# STUDY MATERIAL:
=== Section Start ===
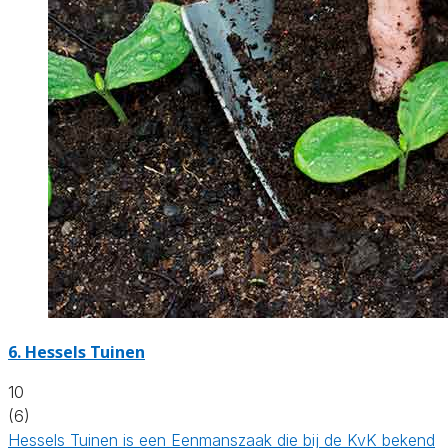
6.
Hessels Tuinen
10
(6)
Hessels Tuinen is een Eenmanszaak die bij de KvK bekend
=== Section End ===
=== Section Start ===
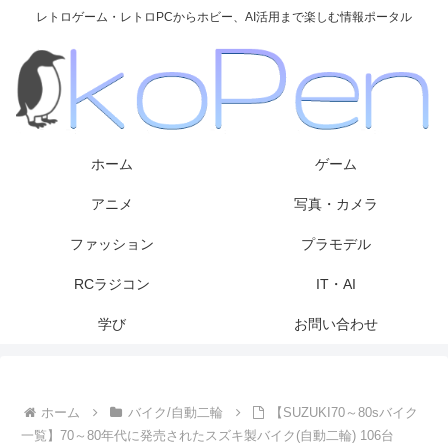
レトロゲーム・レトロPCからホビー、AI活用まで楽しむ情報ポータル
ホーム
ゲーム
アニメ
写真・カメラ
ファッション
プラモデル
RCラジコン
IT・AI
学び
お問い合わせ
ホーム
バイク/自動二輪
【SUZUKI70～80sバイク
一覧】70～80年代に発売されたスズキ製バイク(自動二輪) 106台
=== Section End ===
=== Section Start ===
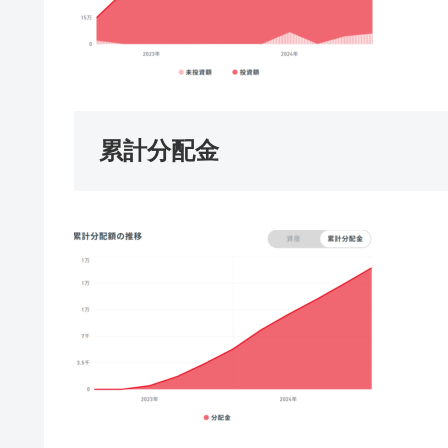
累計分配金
=== Section End ===
# WHAT THE TASK ASKS:
Find every line in the rows that contains the string "自動二輪", and copy each of those lines in full.

# WRITTEN RESPONSE:
バイク/自動二輪
一覧】70～80年代に発売されたスズキ製バイク(自動二輪) 106台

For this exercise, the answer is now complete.